ENRC's operations are comprised of:
 - Kazchrome, whose principal activities include the extraction and sale of    chrome ore as well as the production and supply of high quality ferroalloys to steel-makers worldwide. It is one of the top three ferrochrome producers in the CIS, based on volume of chrome (as of 2006) and is ranked in the lowest cost quartile amongst global ferrochrome producers. Kazchrome is 98,30per cent. owned by ENRC;

 - "SSGPO, which is a significant CIS iron ore producer with sizable reserves estimated to be in the region of 1,5 billion tonnes which would ensure a mine life of approximately 40 years.  It is a low cost producer which produces iron ore pellets and iron ore concentrates. SSGPO is 98,14 per cent. owned by ENRC;

 - Aluminium of Kazakhstan, which is Kazakhstan's largest producer of alumina and a substantial producer globally. Aluminium of Kazakhstan also has its own bauxite reserve. Aluminium of Kazakhstan is 96,59 per cent. owned by ENRC;

 - Kazakhstan Aluminium Smelter, which is scheduled to start production in late 2007 with an anticipated initial capacity of 60,000 tonnes of aluminium per annum expected to increase to 250,000 tonnes by 2011. The smelter will be 100 per cent. owned by ENRC

 - EEC, which operates an open pit coal mine and is Kazakhstan's largest electricity supplier, with a 2,155MW capacity, providing approximately 16 per cent. of the country's current installed capacity. EEC is 99,11 per cent. owned by ENRC; and

 - Other divisions including ENRC Logistics (100 per cent. owned by ENRC, a transportation and logistics company); ENRC Marketing (100 per cent. owned by ENRC, the trading and marketing arm of ENRC) and Zhairemskiy GOK (99,83 per cent. owned by ENRC, a producer of manganese, ferromanganese and barite).

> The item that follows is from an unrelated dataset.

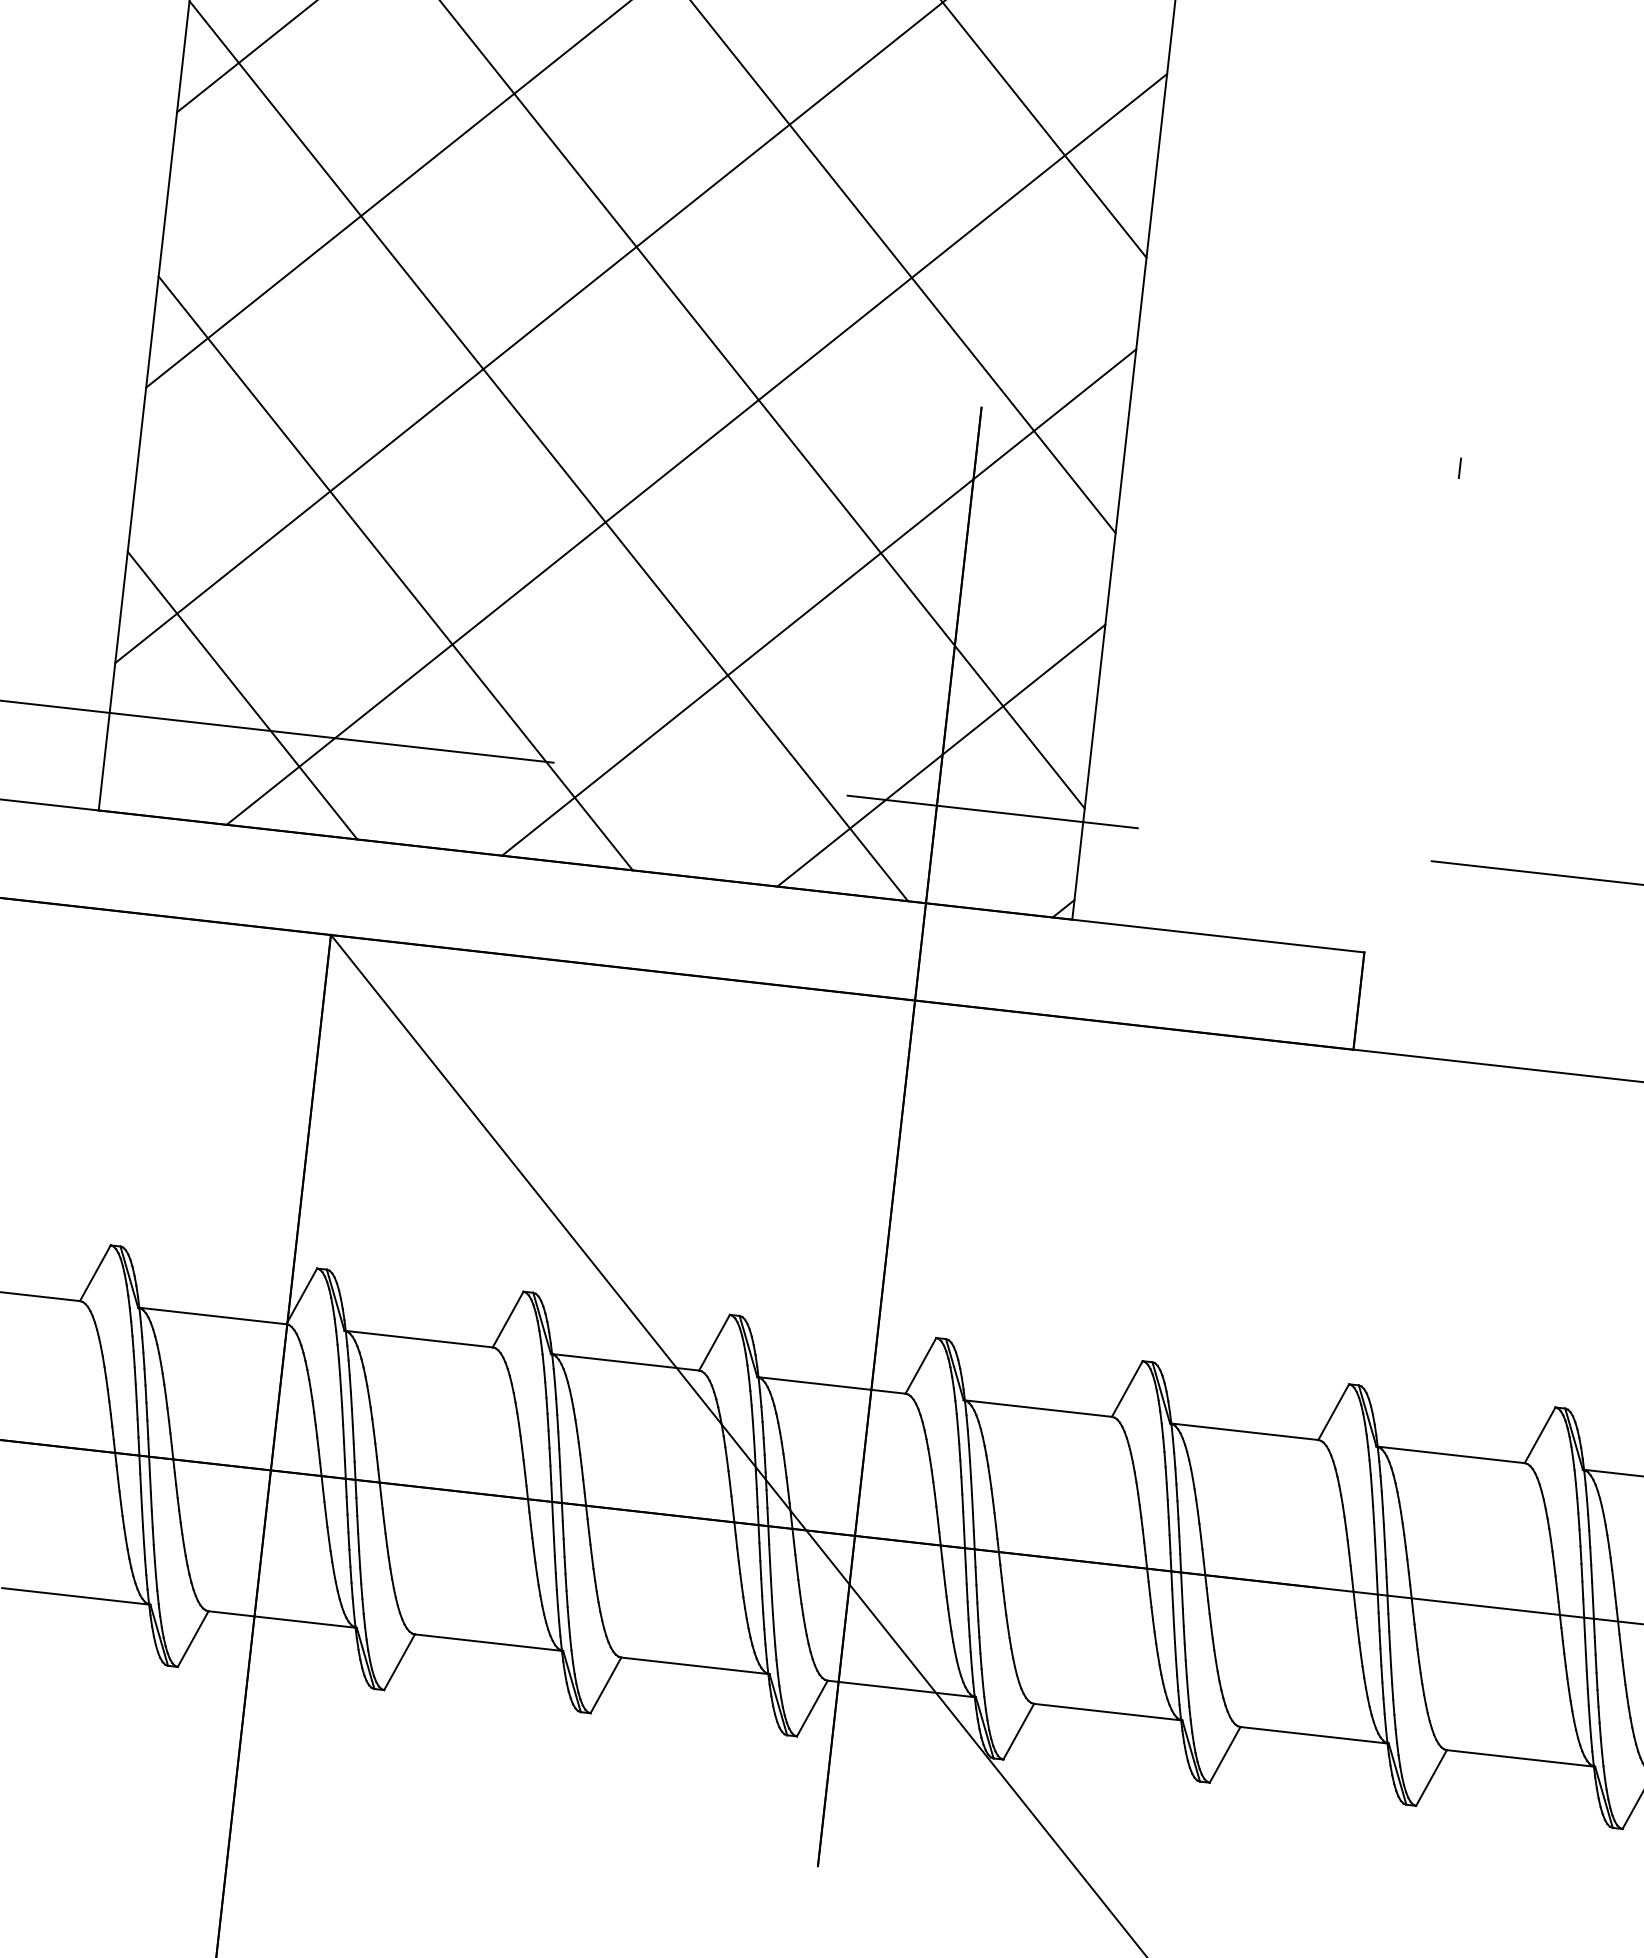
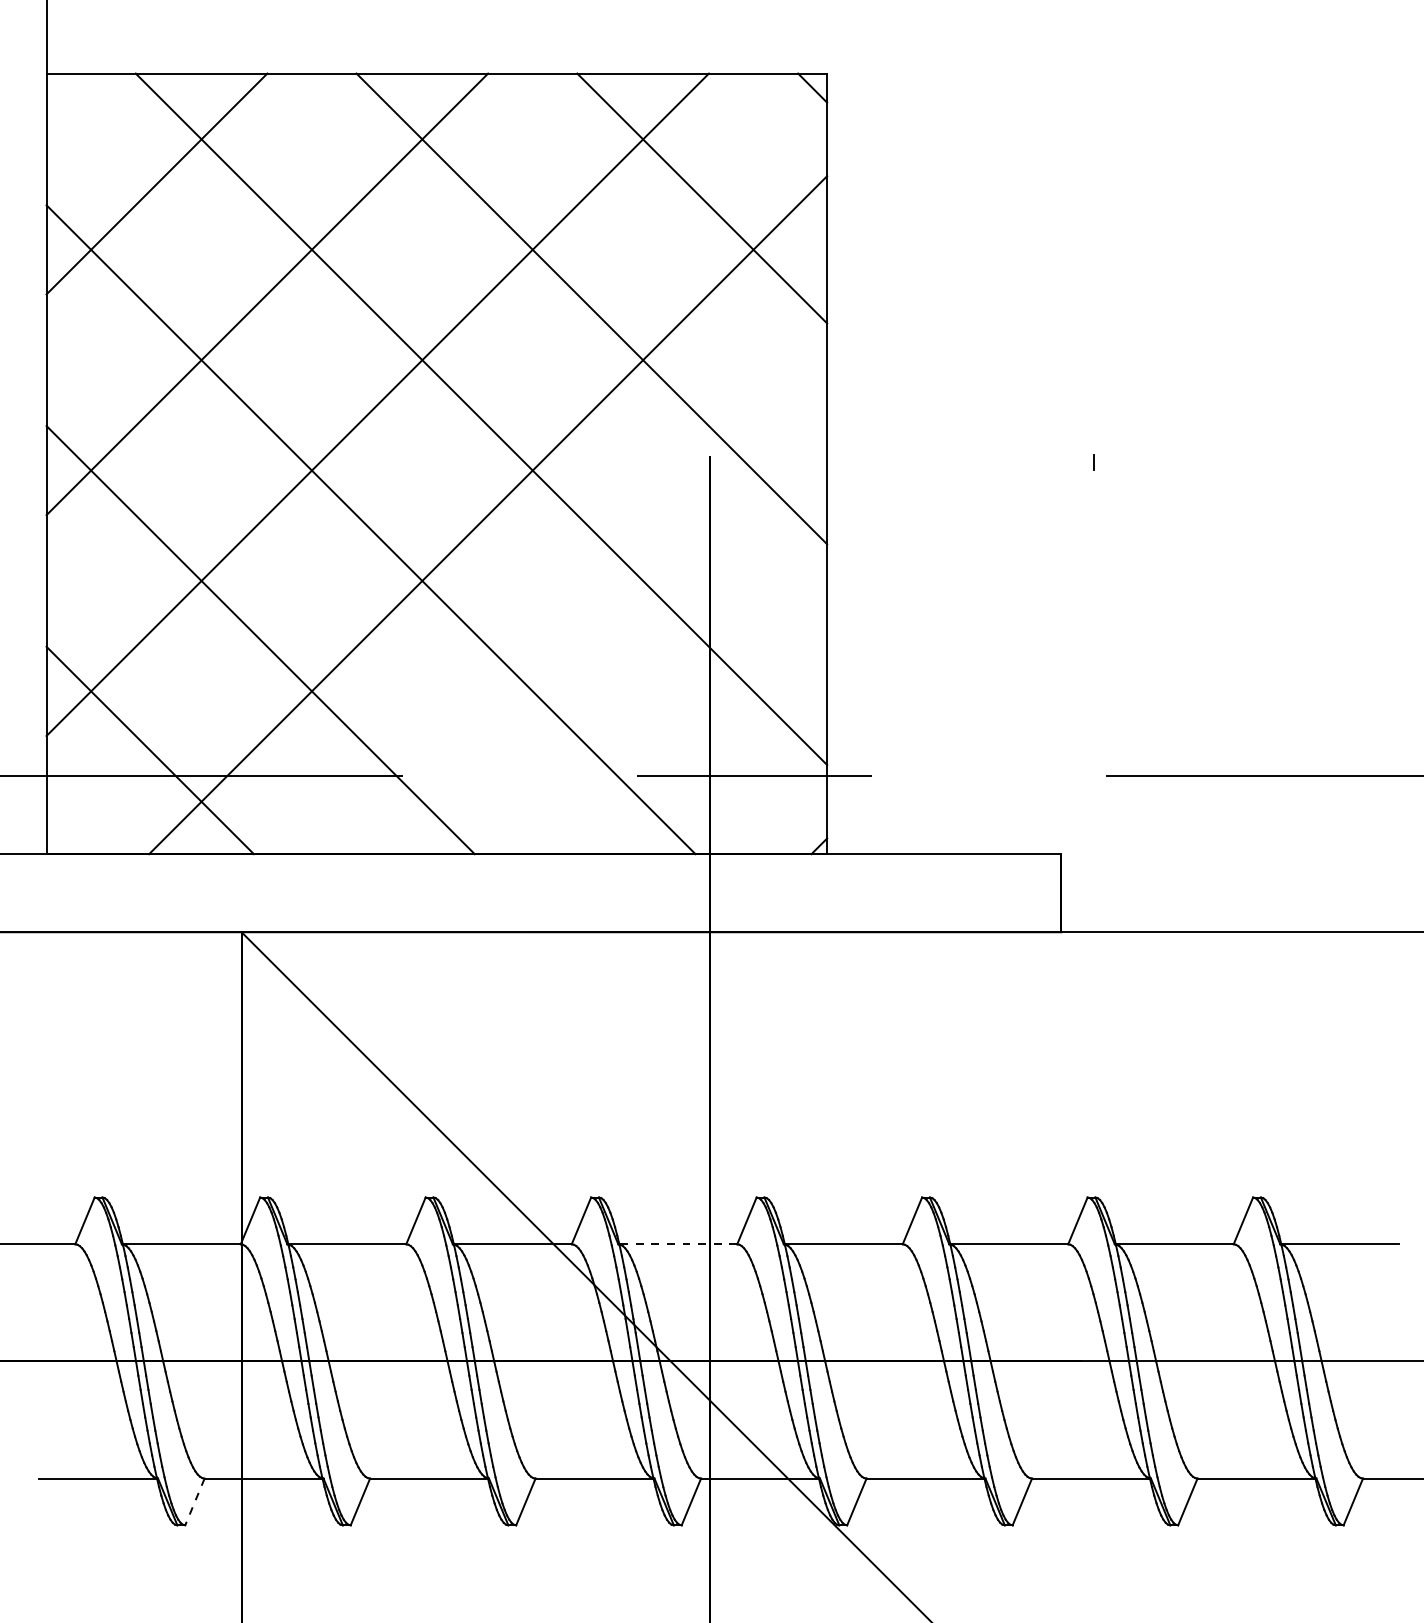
line: (819, 602) -> (598, 625), removed
line: (940, 755) -> (708, 735), removed
line: (831, 1385) -> (677, 1244), solid -> dashed
line: (192, 1639) -> (194, 1502), solid -> dashed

Acquisition Price, Financing and Financial Effects of the Acquisition

 - The amount payable by Kazakhmys in respect of the Acquisition under the terms of the Option, which were disclosed in the announcement of 14 March 2006, will be approximately US$810 million, assuming completion within the expected timeframe.

 - The cost is based on the initial purchase price of US$751 million paid by Mr Kim to acquire the 25% stake in EKH (the "Original Acquisition"), plus transaction and related costs, including a 10% margin of US$75,1 million reflecting the risk that Mr Kim took in making this investment on his own account. Dividends and other capital distributions of approximately $95 million received by Mr Kim in respect of his shareholding in EKH since the date of the Original Acquisition have been deducted.

The acquisition of the stake will be accounted for as an investment by Kazakhmys and it is intended to be funded from existing cash resources of Kazakhmys.

EGM and Voting
Following receipt of Governmental approval and the subsequent completion of the final step of the restructuring of the ENRC group in which it is anticipated that Kazakhmys' interest will be directly held in ENRC PLC, a circular will be distributed to shareholders and an Extraordinary General Meeting of the Company will be convened. Only independent shareholders of the Company shall be permitted to vote on the acquisition at the Extraordinary General Meeting.

A further announcement will be made in due course when the shareholder circular is dispatched to shareholders.